##### Teks Sumber #####

“To travel is to feed the mind, humanise the soul, and rub off the rust of circumstance.” – Thomas Cook (1854)
Warna merah pada sebuah kalender selain pada hari Minggu seolah menyalakan sirine dalam kepala. Membangkitkan alarm pada jiwa petualang yang tengah “tertidur” pada hari-hari kerja. Warna merah menjadi pertanda, saatnya untuk kembali mengatur agenda dan beravontur menuju tempat-tempat baru.
Sejak pertengahan usia 20-an tahun, Mutiara (40) rutin mengagendakan jadwal bepergian. “Yang pasti, saya selalu membuat agenda birthday trip sebagai hadiah untuk diri sendiri. Ini di luar jadwal bepergian saya yang seringnya karena dorongan impulsif,” ujarnya. Ia menambahkan, adanya jadwal libur hari kejepit yang saat ini kerap dibagikan tepat menjelang akhir tahun amat membantu untuk segera mengunci tanggal.

##### Bahan Tugas #####

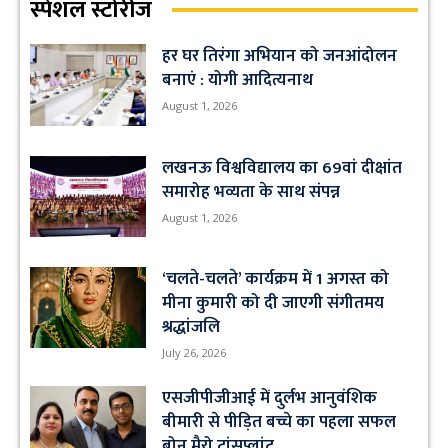
स्पेशल स्टोरीज
हर घर तिरंगा अभियान को जनआंदोलन
बनाएं : योगी आदित्यनाथ
August 1, 2026
लखनऊ विश्वविद्यालय का 69वां दीक्षांत
समारोह भव्यता के साथ संपन्न
August 1, 2026
‘चलते-चलते’ कार्यक्रम में 1 अगस्त को
मीना कुमारी को दी जाएगी संगीतमय
श्रद्धांजलि
July 26, 2026
एसजीपीजीआई में दुर्लभ आनुवंशिक
बीमारी से पीड़ित बच्चे का पहला सफल
बोन मैरो ट्रांसप्लांट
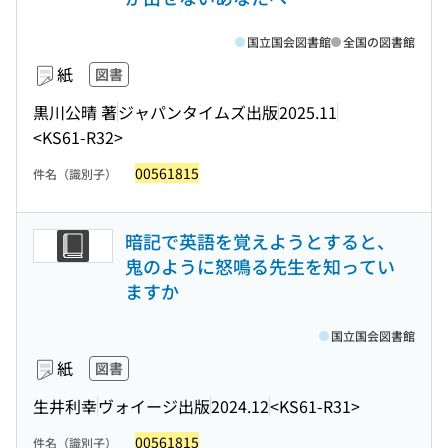
国立国会図書館
全国の図書館
紙
図書
黒川公晴 著
ジャパンタイムズ出版
2025.11
<KS61-R32>
00561815
件名（識別子）
暗記で英語を覚えようとすると、
鬼のように怒鳴る先生を知ってい
ますか
国立国会図書館
紙
図書
生井利幸
ヴォイージ出版
2024.12
<KS61-R31>
00561815
件名（識別子）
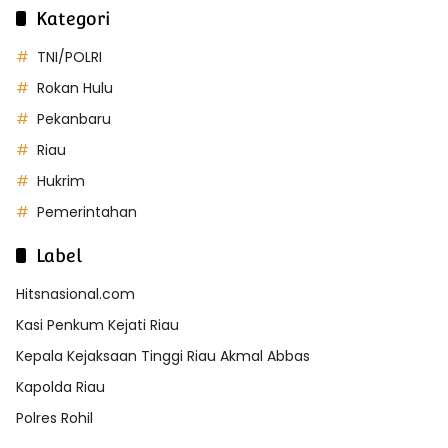
Kategori
TNI/POLRI
Rokan Hulu
Pekanbaru
Riau
Hukrim
Pemerintahan
Label
Hitsnasional.com
Kasi Penkum Kejati Riau
Kepala Kejaksaan Tinggi Riau Akmal Abbas
Kapolda Riau
Polres Rohil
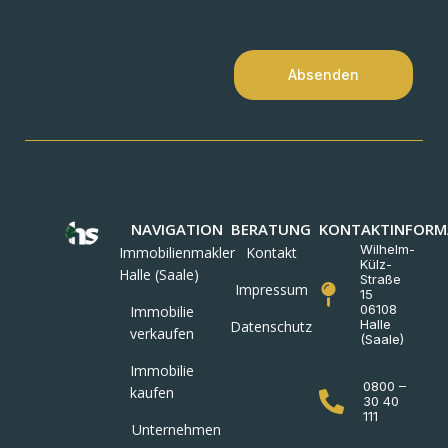
Absenden
NAVIGATION
BERATUNG
KONTAKTINFORM
Wilhelm-
Immobilienmakler
Kontakt
Külz-
Halle (Saale)
Straße
Impressum
15
06108
Immobilie
Halle
Datenschutz
verkaufen
(Saale)
Immobilie
0800 –
kaufen
30 40
111
Unternehmen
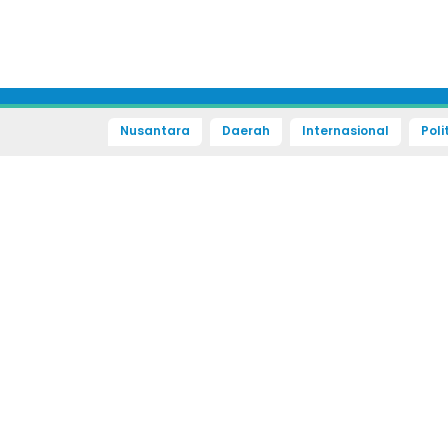
Nusantara
Daerah
Internasional
Poli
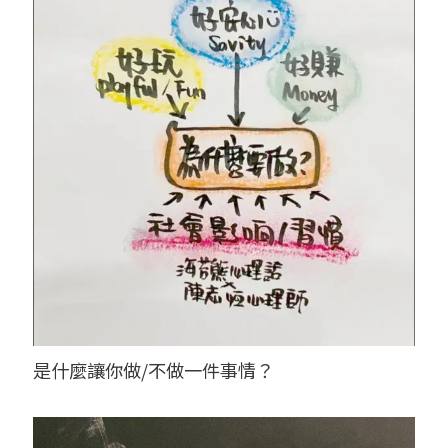
是什麼讓你做/不做一件事情？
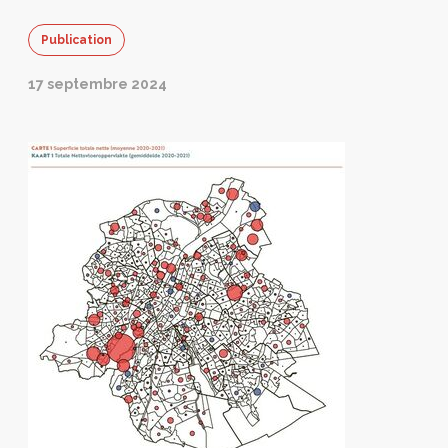
Publication
17 septembre 2024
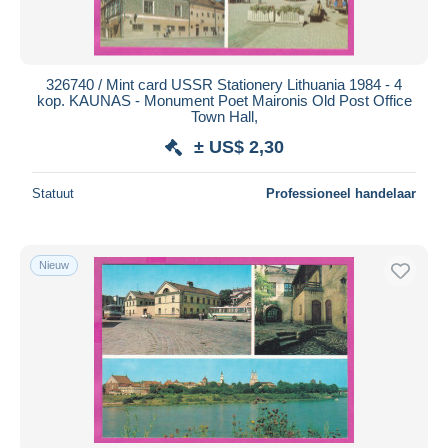
326740 / Mint card USSR Stationery Lithuania 1984 - 4
kop. KAUNAS - Monument Poet Maironis Old Post Office
Town Hall,
± US$ 2,30
Statuut
Professioneel handelaar
Nieuw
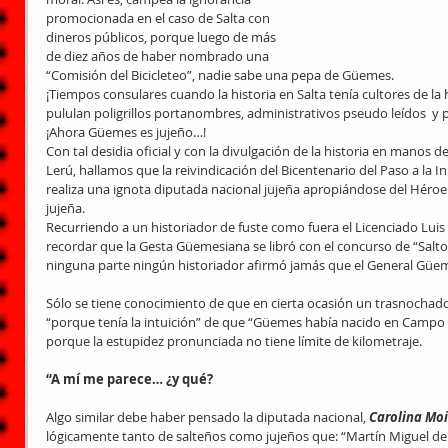
promocionada en el caso de Salta con 
dineros públicos, porque luego de más 
de diez años de haber nombrado una 
“Comisión del Bicicleteo”, nadie sabe una pepa de Güemes.
¡Tiempos consulares cuando la historia en Salta tenía cultores de la
pululan poligrillos portanombres, administrativos pseudo leídos  y p
¡Ahora Güemes es jujeño…!
Con tal desidia oficial y con la divulgación de la historia en manos
Lerú, hallamos que la reivindicación del Bicentenario del Paso a la 
realiza una ignota diputada nacional jujeña apropiándose del Héroe
jujeña.
Recurriendo a un historiador de fuste como fuera el Licenciado Lui
recordar que la Gesta Güemesiana se libró con el concurso de “Salto
ninguna parte ningún historiador afirmó jamás que el General Güem
Sólo se tiene conocimiento de que en cierta ocasión un trasnochad
“porque tenía la intuición” de que “Güemes había nacido en Campo S
porque la estupidez pronunciada no tiene límite de kilometraje.
“A mí me parece… ¿y qué?
Algo similar debe haber pensado la diputada nacional, 
Carolina Moi
lógicamente tanto de salteños como jujeños que: “Martín Miguel d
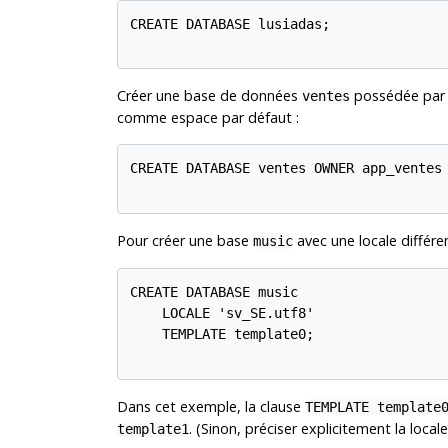
CREATE DATABASE lusiadas;

Créer une base de données
possédée par l
ventes
comme espace par défaut :
CREATE DATABASE ventes OWNER app_ventes 
Pour créer une base
avec une locale différen
music
CREATE DATABASE music

    LOCALE 'sv_SE.utf8'

    TEMPLATE template0;

Dans cet exemple, la clause
TEMPLATE template
. (Sinon, préciser explicitement la local
template1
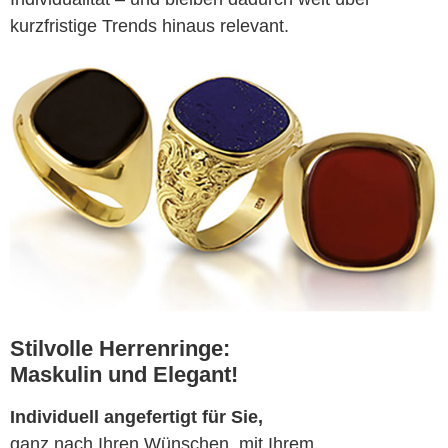
kurzfristige Trends hinaus relevant.
Stilvolle Herrenringe:
Maskulin und Elegant!
Individuell angefertigt für Sie,
ganz nach Ihren Wünschen, mit Ihrem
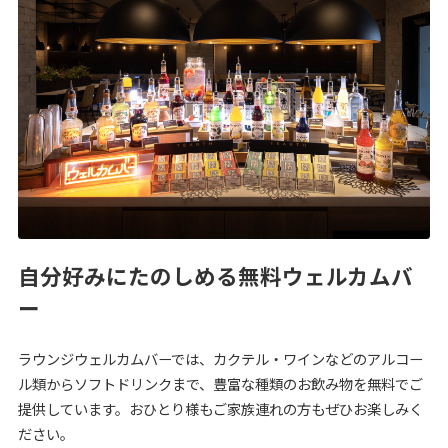
自分好みにたのしめる無料ウェルカムバ
ー
ラウンジウェルカムバーでは、カクテル・ワインなどのアルコー
ル類からソフトドリンクまで、豊富な種類のお飲み物を無料でご
提供しています。おひとり様もご家族連れの方もぜひお楽しみく
ださい。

#####

Tugas 1
Tulis kembali seluruh teks sumber tentang kebiasaan bepergian tanpa mengubah satu kata pun.
Tugas 2
Dalam catatan, mulailah dari baris yang memuat "kurzfristige Trends hinaus relevant." dan berhentilah di akhir catatan, lalu tulis ulang baris-baris itu dengan mengganti "Herrenringe" menjadi "Männerringe" tanpa mengubah bagian lain. Jangan sertakan gambar dalam jawaban.

Jawaban Anda 1
“To travel is to feed the mind, humanise the soul, and rub off the rust of circumstance.” – Thomas Cook (1854)
Warna merah pada sebuah kalender selain pada hari Minggu seolah menyalakan sirine dalam kepala. Membangkitkan alarm pada jiwa petualang yang tengah “tertidur” pada hari-hari kerja. Warna merah menjadi pertanda, saatnya untuk kembali mengatur agenda dan beravontur menuju tempat-tempat baru.
Sejak pertengahan usia 20-an tahun, Mutiara (40) rutin mengagendakan jadwal bepergian. “Yang pasti, saya selalu membuat agenda birthday trip sebagai hadiah untuk diri sendiri. Ini di luar jadwal bepergian saya yang seringnya karena dorongan impulsif,” ujarnya. Ia menambahkan, adanya jadwal libur hari kejepit yang saat ini kerap dibagikan tepat menjelang akhir tahun amat membantu untuk segera mengunci tanggal.

Jawaban Anda 2
kurzfristige Trends hinaus relevant.
Stilvolle Männerringe:
Maskulin und Elegant!
Individuell angefertigt für Sie,
ganz nach Ihren Wünschen, mit Ihrem
自分好みにたのしめる無料ウェルカムバ
ー
ラウンジウェルカムバーでは、カクテル・ワインなどのアルコー
ル類からソフトドリンクまで、豊富な種類のお飲み物を無料でご
提供しています。おひとり様もご家族連れの方もぜひお楽しみく
ださい。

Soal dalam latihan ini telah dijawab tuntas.